Its been more than a week since George and LeeRoy have been home. Every.time. We go outside they scream like banshees. LeeRoy does what i call a death scream. They want attention. Will this stop? Can i do something to "train" them out of this? I wouldnt mind if it was a few little "hellos" but its constant when they can see us but can't be with us, actually they did it today when they could hear us but not see us...


----------



## VVFarm (Dec 14, 2015)

Oh dear!
Are they your only goats or do you have others? How old are they? What breed? 
Are they bottle kids and/or newly weaned? If so, they might just be wanting fed and will stop after awhile...


----------



## catharina (Mar 17, 2016)

I have to hide from my goats too! And be really quiet. But today when I was walking over to bring them home from their "day job" I coughed & they all started yelling.
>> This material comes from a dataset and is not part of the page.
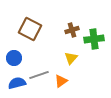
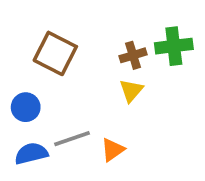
green cross: (94, 39) -> (174, 46), moved
yellow triangle: (71, 58) -> (131, 90), moved

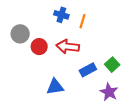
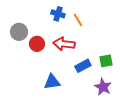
orange line: (83, 21) -> (78, 20), turned -48
green square: (112, 65) -> (106, 61), turned 32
I was 3 houses away...


----------



## rr89ca (Aug 28, 2015)

2 goats, born feb 2 and 4. Not sure if they were bottle babies but they're extremely social. Not sure the breeds honestly, they have the same father.. He was a miniature i think? He was grey with big thick horns that pretty well stood straight on his head...


----------



## Redbarngoatfarm (Jul 8, 2015)

welcome to noisy goats -mine scream if they see me, but not as much for others in the family. Probably because it drives me crazy so I just toss them hay or whatever to shut them up - I have culled 3 noisy goats over the years, but there always seems to be a new one to take up the charge :roll:


----------



## Luckthebuck234 (Jul 15, 2015)

I feel your pain! We have the noisiest goats too! Any time they hear me or see me outside they go bananas!! Haha


----------



## SalteyLove (Jun 18, 2011)

Stop feeding them grain.

I swear, I'm not being facetious. I don't feed grain year-round and those times when they are on pasture or hay only are blissful and calm. But once they start expecting that addicting concentrate, they are much louder when they see me, and only me. Grain drives them bananas.


----------



## Redbarngoatfarm (Jul 8, 2015)

I think you have something there with the grain - we call it 'goat crack' time for some detox and withdrawal!!


----------



## catharina (Mar 17, 2016)

If they are screaming for food, then staying on a super regular feeding schedule helps. They learn when to expect food & you may only have to hide from them when it's getting nearer feeding time. Make sure to keep hay &/or browse for them all the time so they never get truly hungry.


----------



## Suzanne_Tyler (Jul 19, 2014)

If it gets really bad you can spray them with water when they yell and say "no" forcefully and not pay them any attention, and when they behave reward them with treats, grain, attention, etc.


----------